**Instructions to follow**
For this exercise, repeat the listing below from its first line through the line containing "ntimoen inguruan publikoki tratatzeak.", exactly as written.
##### Listed entries #####
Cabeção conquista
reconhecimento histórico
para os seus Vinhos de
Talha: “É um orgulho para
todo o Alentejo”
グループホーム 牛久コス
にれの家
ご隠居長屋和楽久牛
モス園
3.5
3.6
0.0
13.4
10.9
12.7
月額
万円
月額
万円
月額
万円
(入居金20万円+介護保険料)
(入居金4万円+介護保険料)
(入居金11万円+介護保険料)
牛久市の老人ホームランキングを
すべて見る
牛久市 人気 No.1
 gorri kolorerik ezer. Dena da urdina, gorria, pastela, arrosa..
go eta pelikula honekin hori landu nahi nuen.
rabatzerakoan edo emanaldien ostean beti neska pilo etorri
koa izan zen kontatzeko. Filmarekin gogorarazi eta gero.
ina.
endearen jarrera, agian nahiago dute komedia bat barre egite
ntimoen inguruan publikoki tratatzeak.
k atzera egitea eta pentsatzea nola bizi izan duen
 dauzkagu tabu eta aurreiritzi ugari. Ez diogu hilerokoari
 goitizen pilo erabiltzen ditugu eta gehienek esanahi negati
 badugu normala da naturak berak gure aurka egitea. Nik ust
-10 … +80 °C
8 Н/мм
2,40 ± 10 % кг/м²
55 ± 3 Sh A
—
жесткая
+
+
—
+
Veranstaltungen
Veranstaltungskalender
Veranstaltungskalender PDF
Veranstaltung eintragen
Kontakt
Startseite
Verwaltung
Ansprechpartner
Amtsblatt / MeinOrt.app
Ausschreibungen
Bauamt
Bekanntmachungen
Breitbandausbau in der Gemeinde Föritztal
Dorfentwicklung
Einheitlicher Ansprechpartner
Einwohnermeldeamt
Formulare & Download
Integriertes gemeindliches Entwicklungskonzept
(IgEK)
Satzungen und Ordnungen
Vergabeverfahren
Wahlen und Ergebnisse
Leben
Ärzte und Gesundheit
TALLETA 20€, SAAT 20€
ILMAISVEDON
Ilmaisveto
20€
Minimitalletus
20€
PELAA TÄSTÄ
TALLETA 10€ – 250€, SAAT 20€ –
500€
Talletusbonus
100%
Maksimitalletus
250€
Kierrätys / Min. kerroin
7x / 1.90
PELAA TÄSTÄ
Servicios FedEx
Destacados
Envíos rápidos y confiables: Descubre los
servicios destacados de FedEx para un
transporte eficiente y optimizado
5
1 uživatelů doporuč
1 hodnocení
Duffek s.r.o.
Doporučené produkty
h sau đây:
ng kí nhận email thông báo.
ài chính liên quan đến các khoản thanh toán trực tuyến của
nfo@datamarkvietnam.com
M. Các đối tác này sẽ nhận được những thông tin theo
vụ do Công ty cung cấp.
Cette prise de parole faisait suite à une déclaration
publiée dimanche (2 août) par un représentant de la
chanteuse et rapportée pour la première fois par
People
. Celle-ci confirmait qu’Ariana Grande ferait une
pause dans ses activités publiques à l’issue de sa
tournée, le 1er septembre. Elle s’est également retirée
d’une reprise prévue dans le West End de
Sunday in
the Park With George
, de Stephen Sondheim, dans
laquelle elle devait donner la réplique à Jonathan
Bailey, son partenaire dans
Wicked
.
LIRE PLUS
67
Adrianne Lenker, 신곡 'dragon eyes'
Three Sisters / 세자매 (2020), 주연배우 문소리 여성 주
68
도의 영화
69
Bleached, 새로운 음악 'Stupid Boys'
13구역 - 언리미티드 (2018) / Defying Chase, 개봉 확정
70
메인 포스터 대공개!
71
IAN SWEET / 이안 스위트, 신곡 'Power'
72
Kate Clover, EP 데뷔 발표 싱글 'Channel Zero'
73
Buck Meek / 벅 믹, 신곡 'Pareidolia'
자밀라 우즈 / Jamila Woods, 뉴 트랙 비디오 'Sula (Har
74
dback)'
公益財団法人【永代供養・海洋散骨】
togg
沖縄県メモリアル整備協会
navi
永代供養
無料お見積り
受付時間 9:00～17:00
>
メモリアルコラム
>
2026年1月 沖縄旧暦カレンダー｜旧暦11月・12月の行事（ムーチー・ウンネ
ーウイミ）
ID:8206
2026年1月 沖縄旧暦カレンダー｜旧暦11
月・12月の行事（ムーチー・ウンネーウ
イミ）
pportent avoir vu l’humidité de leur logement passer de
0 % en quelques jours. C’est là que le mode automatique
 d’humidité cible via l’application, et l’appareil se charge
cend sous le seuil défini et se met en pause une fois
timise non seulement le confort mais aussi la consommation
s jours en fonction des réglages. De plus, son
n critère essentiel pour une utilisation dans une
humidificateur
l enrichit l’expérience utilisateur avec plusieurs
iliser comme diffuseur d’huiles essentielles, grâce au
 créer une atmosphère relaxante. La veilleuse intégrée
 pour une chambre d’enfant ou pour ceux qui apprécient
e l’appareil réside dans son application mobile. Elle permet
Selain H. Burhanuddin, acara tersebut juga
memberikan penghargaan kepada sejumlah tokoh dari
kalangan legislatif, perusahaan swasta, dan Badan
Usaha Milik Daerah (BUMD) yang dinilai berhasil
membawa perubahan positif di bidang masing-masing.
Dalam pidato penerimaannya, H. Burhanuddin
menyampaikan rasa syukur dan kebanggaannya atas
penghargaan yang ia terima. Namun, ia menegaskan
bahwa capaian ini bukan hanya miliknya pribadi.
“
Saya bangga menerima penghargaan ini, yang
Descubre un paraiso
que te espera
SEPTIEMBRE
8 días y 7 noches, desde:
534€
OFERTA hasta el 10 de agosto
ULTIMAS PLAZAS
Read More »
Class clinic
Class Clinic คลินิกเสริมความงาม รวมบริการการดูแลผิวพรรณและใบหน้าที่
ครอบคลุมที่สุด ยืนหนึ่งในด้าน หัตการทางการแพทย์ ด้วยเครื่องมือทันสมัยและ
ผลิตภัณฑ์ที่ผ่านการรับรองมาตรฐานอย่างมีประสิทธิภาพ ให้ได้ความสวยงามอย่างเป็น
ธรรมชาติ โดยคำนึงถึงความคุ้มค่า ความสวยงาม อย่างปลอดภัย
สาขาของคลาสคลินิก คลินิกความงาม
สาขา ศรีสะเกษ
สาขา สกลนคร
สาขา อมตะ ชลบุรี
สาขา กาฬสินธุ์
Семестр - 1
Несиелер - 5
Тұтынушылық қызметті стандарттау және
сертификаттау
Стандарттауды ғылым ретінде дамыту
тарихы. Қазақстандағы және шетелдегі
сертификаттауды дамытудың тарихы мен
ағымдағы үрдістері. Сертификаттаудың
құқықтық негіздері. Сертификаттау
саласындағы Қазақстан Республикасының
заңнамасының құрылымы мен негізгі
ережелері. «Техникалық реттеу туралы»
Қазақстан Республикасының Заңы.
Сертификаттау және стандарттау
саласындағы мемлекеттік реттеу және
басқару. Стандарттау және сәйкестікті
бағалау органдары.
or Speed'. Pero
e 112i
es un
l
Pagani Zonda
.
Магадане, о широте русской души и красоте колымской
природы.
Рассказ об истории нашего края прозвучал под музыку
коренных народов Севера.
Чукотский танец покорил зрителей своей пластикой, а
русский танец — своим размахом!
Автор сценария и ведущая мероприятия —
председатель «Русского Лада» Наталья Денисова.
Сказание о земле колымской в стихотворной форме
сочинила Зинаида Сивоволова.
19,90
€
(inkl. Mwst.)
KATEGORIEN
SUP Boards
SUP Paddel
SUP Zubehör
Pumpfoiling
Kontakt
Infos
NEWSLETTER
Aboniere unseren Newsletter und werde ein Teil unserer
#####
**Result of the exercise**
Cabeção conquista
reconhecimento histórico
para os seus Vinhos de
Talha: “É um orgulho para
todo o Alentejo”
グループホーム 牛久コス
にれの家
ご隠居長屋和楽久牛
モス園
3.5
3.6
0.0
13.4
10.9
12.7
月額
万円
月額
万円
月額
万円
(入居金20万円+介護保険料)
(入居金4万円+介護保険料)
(入居金11万円+介護保険料)
牛久市の老人ホームランキングを
すべて見る
牛久市 人気 No.1
 gorri kolorerik ezer. Dena da urdina, gorria, pastela, arrosa..
go eta pelikula honekin hori landu nahi nuen.
rabatzerakoan edo emanaldien ostean beti neska pilo etorri
koa izan zen kontatzeko. Filmarekin gogorarazi eta gero.
ina.
endearen jarrera, agian nahiago dute komedia bat barre egite
ntimoen inguruan publikoki tratatzeak.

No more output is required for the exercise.